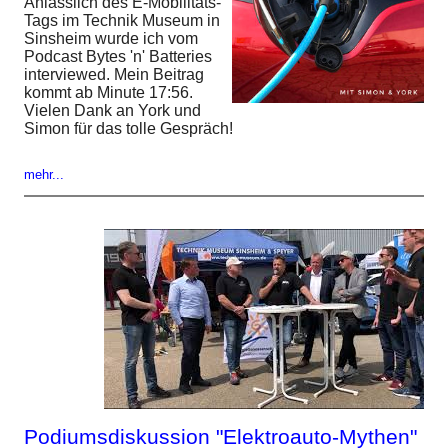
Anlässlich des E-Mobilitäts-
Tags im Technik Museum in
Sinsheim wurde ich vom
Podcast Bytes 'n' Batteries
interviewed. Mein Beitrag
kommt ab Minute 17:56.
Vielen Dank an York und
Simon für das tolle Gespräch!
mehr...
Podiumsdiskussion "Elektroauto-Mythen"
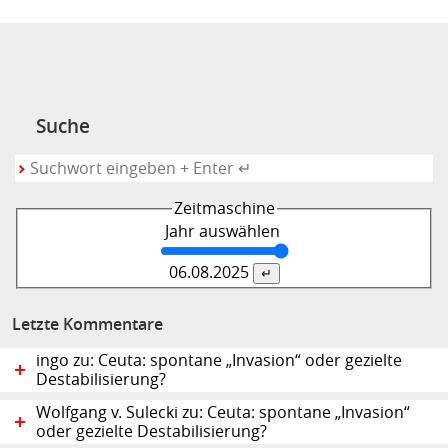
Suche
Zeitmaschine
Jahr auswählen
06.08.
2025
Letzte Kommentare
ingo zu: Ceuta: spontane „Invasion“ oder gezielte
Destabilisierung?
Wolfgang v. Sulecki zu: Ceuta: spontane „Invasion“
oder gezielte Destabilisierung?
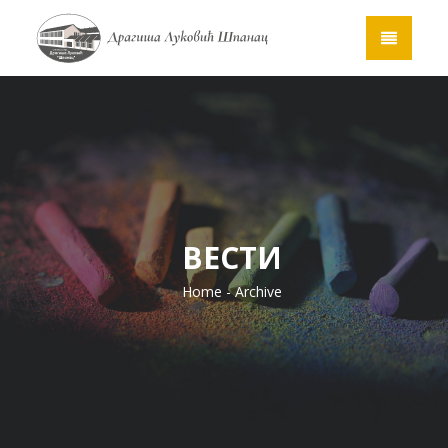
ВЕСТИ
Home
- Archive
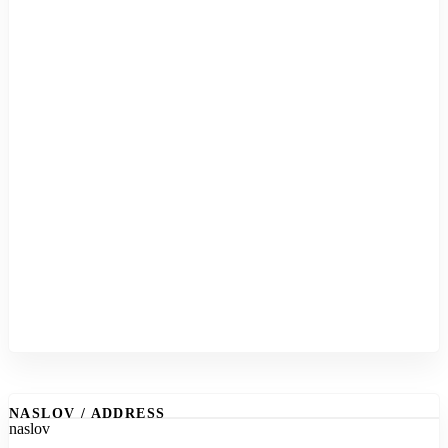
NASLOV / ADDRESS
naslov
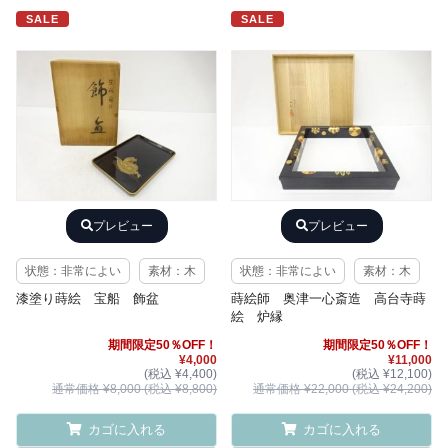
SALE
SALE
プレビュー
プレビュー
状態：非常によい
素材：木
状態：非常によい
素材：木
漆塗り蒔絵 宝船 飾盆
蒔絵師 奥津一心斎造 高台寺蒔
絵 炉縁
期間限定50％OFF！
期間限定50％OFF！
¥4,000
¥11,000
(税込 ¥4,400)
(税込 ¥12,100)
通常価格 ¥8,000 (税込 ¥8,800)
通常価格 ¥22,000 (税込 ¥24,200)
カゴに入れる
カゴに入れる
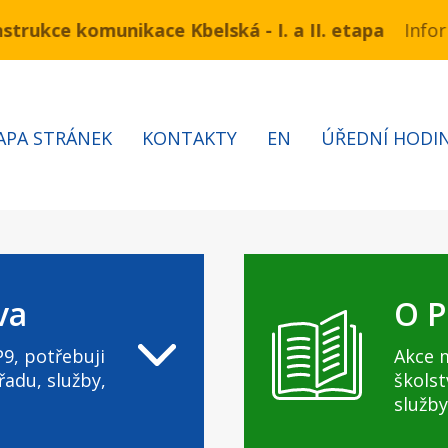
e komunikace Kbelská - I. a II. etapa
 3.7 – 7.8.2026 bude probíhat obnova kabelů VN a N
Informace 
APA STRÁNEK
KONTAKTY
EN
ÚŘEDNÍ HODI
va
O P
9, potřebuji
Akce 
řadu, služby,
školst
služby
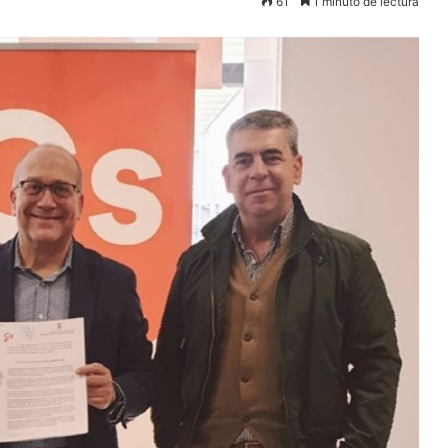
61
1 minuto de lectura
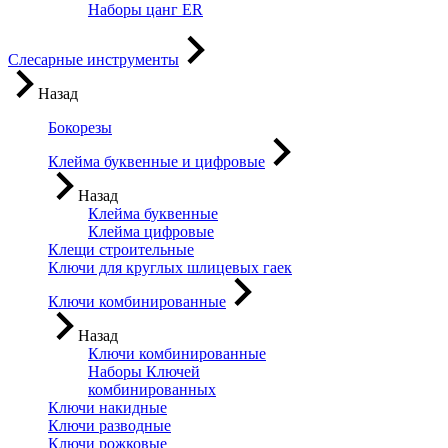
Наборы цанг ER
Слесарные инструменты
Назад
Бокорезы
Клейма буквенные и цифровые
Назад
Клейма буквенные
Клейма цифровые
Клещи строительные
Ключи для круглых шлицевых гаек
Ключи комбинированные
Назад
Ключи комбинированные
Наборы Ключей
комбинированных
Ключи накидные
Ключи разводные
Ключи рожковые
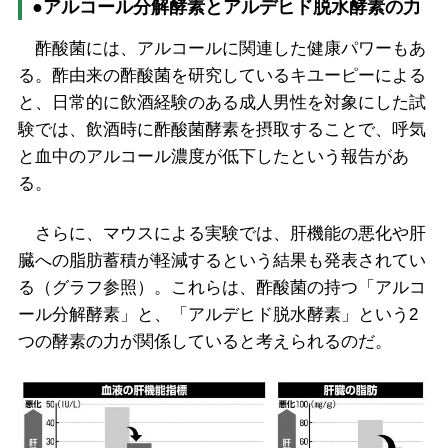
●アルコール分解酵素とアルデヒド脱水酵素の力
酢酸菌には、アルコールに関連した健康パワーもあ
る。酢由来の酢酸菌を研究しているキユーピーによる
と、日常的に飲酒経験のある成人男性を対象にした試
験では、飲酒時に酢酸菌酵素を摂取することで、呼気
と血中のアルコール濃度が低下したという報告があ
る。
さらに、マウスによる実験では、肝機能の悪化や肝
臓への脂肪蓄積が軽減するという結果も発表されてい
る（グラフ参照）。これらは、酢酸菌の持つ「アルコ
ール分解酵素」と、「アルデヒド脱水酵素」という2
つの酵素の力が関係していると考えられるのだ。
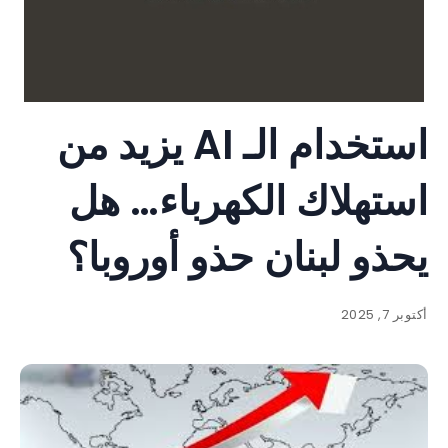
استخدام الـ AI يزيد من
استهلاك الكهرباء… هل
يحذو لبنان حذو أوروبا؟
أكتوبر 7, 2025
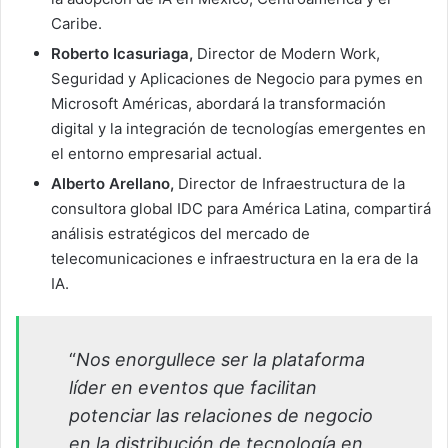
Caribe.
Roberto Icasuriaga,
Director de Modern Work,
Seguridad y Aplicaciones de Negocio para pymes en
Microsoft Américas, abordará la transformación
digital y la integración de tecnologías emergentes en
el entorno empresarial actual.
Alberto Arellano,
Director de Infraestructura de la
consultora global IDC para América Latina, compartirá
análisis estratégicos del mercado de
telecomunicaciones e infraestructura en la era de la
IA.
“
Nos enorgullece ser la plataforma
líder en eventos que facilitan
potenciar las relaciones de negocio
en la distribución de tecnología en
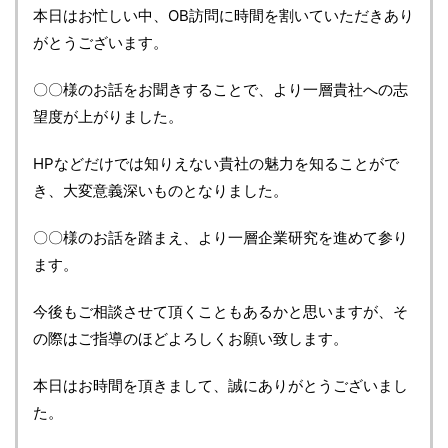
本日はお忙しい中、OB訪問に時間を割いていただきあり
がとうございます。
〇〇様のお話をお聞きすることで、より一層貴社への志
望度が上がりました。
HPなどだけでは知りえない貴社の魅力を知ることがで
き、大変意義深いものとなりました。
〇〇様のお話を踏まえ、より一層企業研究を進めて参り
ます。
今後もご相談させて頂くこともあるかと思いますが、そ
の際はご指導のほどよろしくお願い致します。
本日はお時間を頂きまして、誠にありがとうございまし
た。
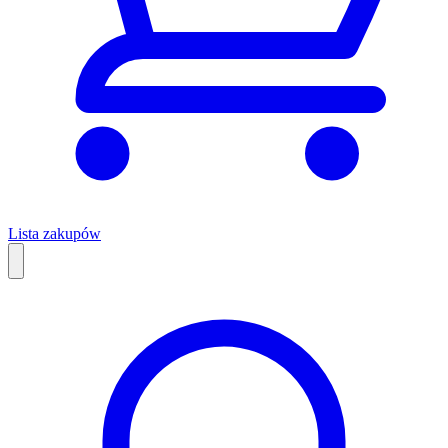
Lista zakupów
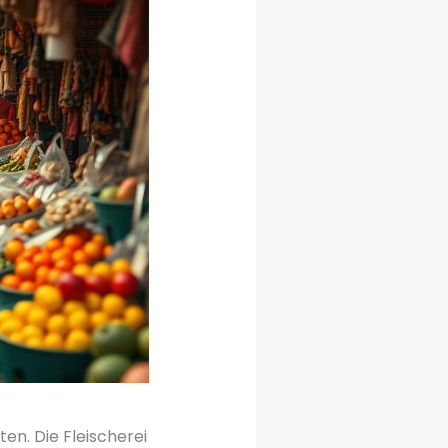
en. Die Fleischerei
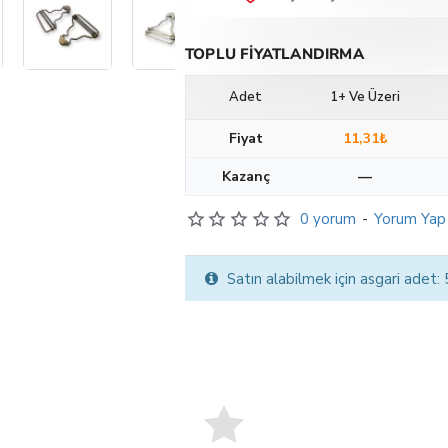
TOPLU FIYATLANDIRMA
Adet
1+ Ve Üzeri
Fiyat
11,31₺
Kazanç
—
0 yorum
-
Yorum Yap
Satın alabilmek için asgari adet:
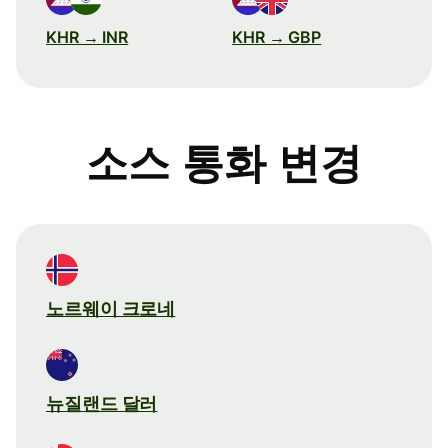
KHR → INR
KHR → GBP
소스 통화 변경
노르웨이 크로네
뉴질랜드 달러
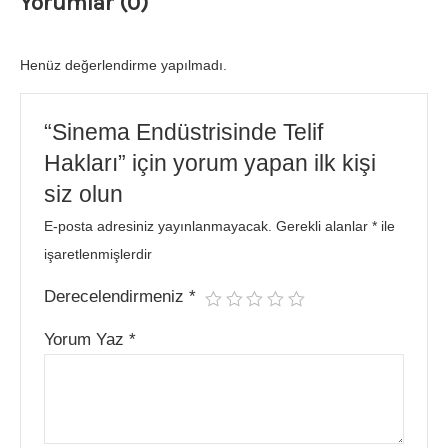
Yorumlar (0)
Henüz değerlendirme yapılmadı.
“Sinema Endüstrisinde Telif
Hakları” için yorum yapan ilk kişi
siz olun
E-posta adresiniz yayınlanmayacak.
Gerekli alanlar
*
ile
işaretlenmişlerdir
Derecelendirmeniz
*
Yorum Yaz
*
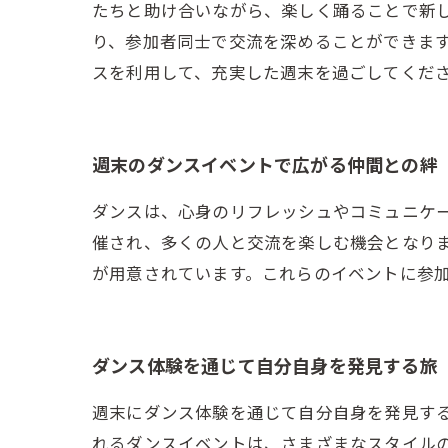
たちと助け合いながら、楽しく踊ることで新
り、参加者同士で交流を深めることができます
スを利用して、充実した週末を過ごしてくだ
週末のダンスイベントで広がる仲間との絆
ダンスは、心身のリフレッシュやコミュニケ
催され、多くの人と交流を楽しむ機会となり
が用意されています。これらのイベントに参
ダンス体験を通じて自分自身を発見する旅
週末にダンス体験を通じて自分自身を発見す
れるダンスイベントは、さまざまなスタイル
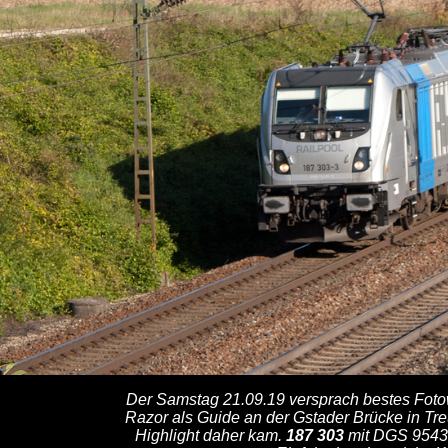
Der Samstag 21.09.19 versprach bestes Fotow
Razor als Guide an der Gstader Brücke in Tre
Highlight daher kam.
187 303
mit DGS 95430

Work item
Scan the data above; copy every line where "通常価格" appears.

Solution below
通常価格 ¥8,000 (税込 ¥8,800)
通常価格 ¥22,000 (税込 ¥24,200)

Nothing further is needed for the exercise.